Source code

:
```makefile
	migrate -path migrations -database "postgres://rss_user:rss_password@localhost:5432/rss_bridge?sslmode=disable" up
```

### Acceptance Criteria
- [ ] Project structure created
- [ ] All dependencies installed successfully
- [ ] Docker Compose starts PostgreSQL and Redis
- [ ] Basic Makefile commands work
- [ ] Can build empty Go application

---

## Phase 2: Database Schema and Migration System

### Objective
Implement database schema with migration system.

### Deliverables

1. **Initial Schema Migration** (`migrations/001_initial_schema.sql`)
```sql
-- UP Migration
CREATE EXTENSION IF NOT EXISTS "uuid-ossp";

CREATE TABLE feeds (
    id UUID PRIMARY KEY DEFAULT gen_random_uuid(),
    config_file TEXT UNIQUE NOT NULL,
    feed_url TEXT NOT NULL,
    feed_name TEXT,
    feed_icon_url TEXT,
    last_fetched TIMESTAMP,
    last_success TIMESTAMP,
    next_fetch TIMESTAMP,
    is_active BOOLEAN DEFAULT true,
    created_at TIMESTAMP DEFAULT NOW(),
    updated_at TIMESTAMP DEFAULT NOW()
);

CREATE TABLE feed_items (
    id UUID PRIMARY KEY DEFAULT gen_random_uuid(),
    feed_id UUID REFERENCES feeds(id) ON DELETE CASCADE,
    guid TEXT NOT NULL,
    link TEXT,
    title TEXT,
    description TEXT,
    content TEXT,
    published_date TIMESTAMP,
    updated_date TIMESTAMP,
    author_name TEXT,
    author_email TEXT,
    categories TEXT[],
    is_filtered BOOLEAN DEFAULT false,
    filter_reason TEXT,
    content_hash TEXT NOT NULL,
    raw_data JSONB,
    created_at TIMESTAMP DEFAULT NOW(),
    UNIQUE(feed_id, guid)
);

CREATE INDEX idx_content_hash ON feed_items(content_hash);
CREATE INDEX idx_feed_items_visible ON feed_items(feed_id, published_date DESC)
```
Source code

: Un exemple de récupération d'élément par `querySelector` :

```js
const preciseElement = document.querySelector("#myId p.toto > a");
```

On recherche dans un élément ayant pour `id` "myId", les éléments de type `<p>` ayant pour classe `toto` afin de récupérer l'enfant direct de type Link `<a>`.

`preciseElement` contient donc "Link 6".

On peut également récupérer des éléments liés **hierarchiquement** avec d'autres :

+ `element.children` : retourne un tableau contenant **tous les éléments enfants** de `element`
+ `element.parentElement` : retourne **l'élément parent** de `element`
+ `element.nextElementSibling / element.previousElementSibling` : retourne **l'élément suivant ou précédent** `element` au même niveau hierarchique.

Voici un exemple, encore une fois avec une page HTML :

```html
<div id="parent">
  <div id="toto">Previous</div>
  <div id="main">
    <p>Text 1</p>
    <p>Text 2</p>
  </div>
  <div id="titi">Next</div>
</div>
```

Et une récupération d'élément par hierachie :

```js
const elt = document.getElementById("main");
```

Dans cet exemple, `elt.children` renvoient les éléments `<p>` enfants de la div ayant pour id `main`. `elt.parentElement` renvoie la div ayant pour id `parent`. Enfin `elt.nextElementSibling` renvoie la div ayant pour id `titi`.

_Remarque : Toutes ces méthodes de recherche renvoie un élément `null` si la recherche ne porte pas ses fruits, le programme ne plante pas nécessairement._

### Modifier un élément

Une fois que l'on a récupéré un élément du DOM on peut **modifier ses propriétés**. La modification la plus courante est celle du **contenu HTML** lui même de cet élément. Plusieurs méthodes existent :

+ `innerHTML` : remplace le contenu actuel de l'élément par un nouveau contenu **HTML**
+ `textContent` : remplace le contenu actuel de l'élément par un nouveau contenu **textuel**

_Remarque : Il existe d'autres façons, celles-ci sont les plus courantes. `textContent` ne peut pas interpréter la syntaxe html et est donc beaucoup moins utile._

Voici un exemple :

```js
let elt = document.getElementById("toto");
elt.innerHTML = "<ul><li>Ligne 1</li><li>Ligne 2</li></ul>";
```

> _Required work_
Beginning at the top of the data, extract each line through the line containing "- [ ] All dependencies installed successfully" and return those lines exactly, with nothing added.

> _Your response_
Source code

:
```makefile
	migrate -path migrations -database "postgres://rss_user:rss_password@localhost:5432/rss_bridge?sslmode=disable" up
```

### Acceptance Criteria
- [ ] Project structure created
- [ ] All dependencies installed successfully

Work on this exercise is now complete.